(Transcribed page contents)
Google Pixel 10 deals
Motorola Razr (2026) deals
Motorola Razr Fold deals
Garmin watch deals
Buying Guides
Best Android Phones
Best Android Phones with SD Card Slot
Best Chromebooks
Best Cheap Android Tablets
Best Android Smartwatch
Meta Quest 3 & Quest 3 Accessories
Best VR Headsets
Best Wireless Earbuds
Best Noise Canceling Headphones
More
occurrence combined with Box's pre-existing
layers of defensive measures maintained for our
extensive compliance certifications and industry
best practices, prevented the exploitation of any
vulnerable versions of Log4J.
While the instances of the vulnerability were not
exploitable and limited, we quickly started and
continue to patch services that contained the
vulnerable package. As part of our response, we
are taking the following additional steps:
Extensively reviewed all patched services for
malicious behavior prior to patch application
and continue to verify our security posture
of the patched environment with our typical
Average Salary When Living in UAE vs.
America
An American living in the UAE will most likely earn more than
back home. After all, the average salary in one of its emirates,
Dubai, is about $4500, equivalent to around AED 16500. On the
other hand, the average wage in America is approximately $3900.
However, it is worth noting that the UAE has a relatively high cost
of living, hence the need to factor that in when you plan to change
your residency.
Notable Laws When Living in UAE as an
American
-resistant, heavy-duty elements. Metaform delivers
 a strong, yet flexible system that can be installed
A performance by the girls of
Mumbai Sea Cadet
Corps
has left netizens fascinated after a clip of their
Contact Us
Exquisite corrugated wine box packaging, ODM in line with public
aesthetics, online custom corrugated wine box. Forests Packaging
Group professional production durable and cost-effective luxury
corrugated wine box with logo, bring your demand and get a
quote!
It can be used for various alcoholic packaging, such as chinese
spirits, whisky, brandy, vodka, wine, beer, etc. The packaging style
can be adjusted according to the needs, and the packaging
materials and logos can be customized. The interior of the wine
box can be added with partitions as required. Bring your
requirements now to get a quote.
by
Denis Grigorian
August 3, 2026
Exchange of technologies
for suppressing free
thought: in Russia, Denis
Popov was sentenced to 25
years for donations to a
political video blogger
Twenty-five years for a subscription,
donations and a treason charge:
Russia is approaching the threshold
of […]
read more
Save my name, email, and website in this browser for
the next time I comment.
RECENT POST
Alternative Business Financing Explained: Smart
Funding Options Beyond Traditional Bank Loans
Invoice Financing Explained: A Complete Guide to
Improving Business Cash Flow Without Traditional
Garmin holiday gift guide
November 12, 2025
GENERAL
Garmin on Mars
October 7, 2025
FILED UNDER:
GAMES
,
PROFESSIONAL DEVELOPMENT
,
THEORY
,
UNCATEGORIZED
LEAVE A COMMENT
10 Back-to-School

__Work request__. Looking at the records above, return exactly the lines from the line with "Best Wireless Earbuds" to the line with "are taking the", both ends included.

__Result of this exercise__.
Best Wireless Earbuds
Best Noise Canceling Headphones
More
occurrence combined with Box's pre-existing
layers of defensive measures maintained for our
extensive compliance certifications and industry
best practices, prevented the exploitation of any
vulnerable versions of Log4J.
While the instances of the vulnerability were not
exploitable and limited, we quickly started and
continue to patch services that contained the
vulnerable package. As part of our response, we
are taking the following additional steps:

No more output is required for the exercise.